If you are entering Australia to holiday, study or live permanently, or if you are an Australian resident planning an overseas trip it is a good idea to know what to expect when you arrive in Australia.

The airline or cruise line will provide you with a Travel History Card and an Incoming Passenger Card and you must complete them truthfully – they are legal documents. Penalties apply for providing false information to Department of Agriculture officers.

You must:

  1. provide details of recent travel destinations on your Travel History Card

    If you have indicated on the Travel History Card that you have spent time in an Ebola-affected country within 21 days of arriving in Australia you will be required to undergo health screening by a Department of Agriculture officer. The screening process involves answering questions about your trip and includes having your temperature checked.

    For information regarding the Australian Government’s response to Ebola, please contact the Department of Health.
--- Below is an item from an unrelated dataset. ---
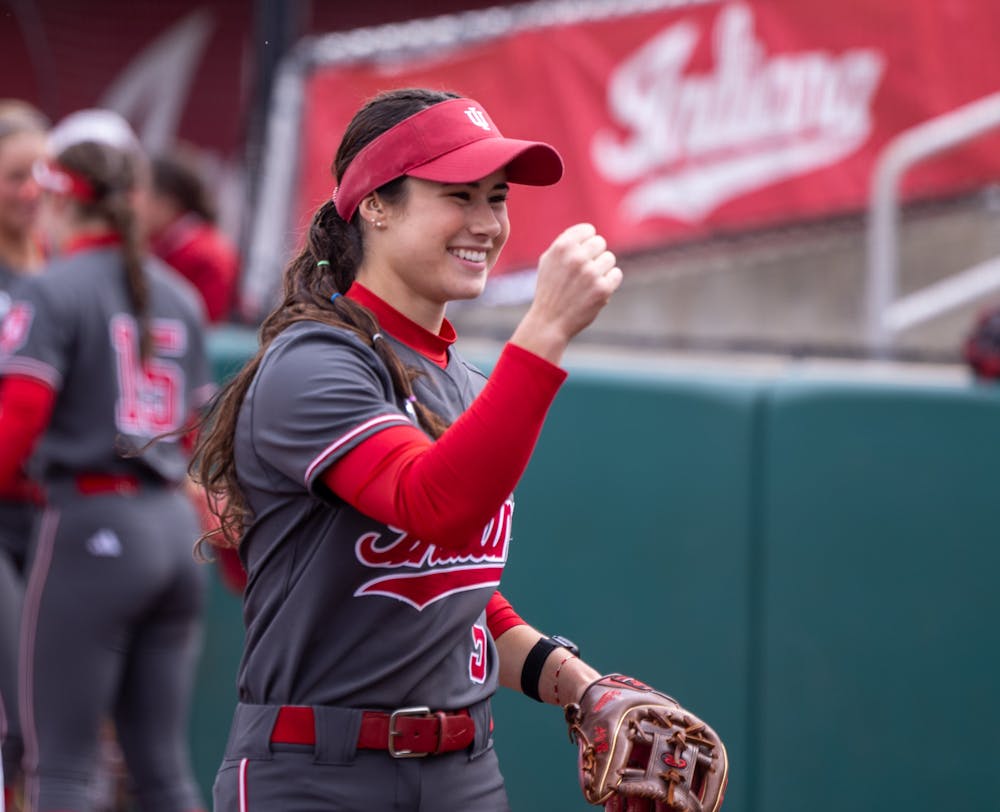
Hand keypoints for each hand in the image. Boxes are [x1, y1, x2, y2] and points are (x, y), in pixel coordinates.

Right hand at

  2. declare certain food, plant material (including wooden articles) and animal products on your Incoming Passenger Card.

    Items declared on your Incoming Passenger Card will be inspected to ensure they are not carrying any pests or diseases. If biosecurity concerns or pest and diseases are found, products may require treatment (at your cost) such as fumigation or gamma irradiation to make them safe. Items that cannot be treated will be seized and destroyed.
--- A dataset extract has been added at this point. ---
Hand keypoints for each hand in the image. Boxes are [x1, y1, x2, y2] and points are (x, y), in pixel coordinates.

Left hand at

    If you have items you don't wish to declare, you can dispose of them in bins in the terminal.

    If you fail to declare or dispose of any biosecurity risk items, or make a false declaration:

    • you could be fined $340 on-the-spot, or
    • you could be prosecuted and fined more than $66,000 and risk 10 years jail.

You will not be penalised if all items are declared, even if they are not allowed into Australia. If you are not sure, ask a Department of Agriculture officer.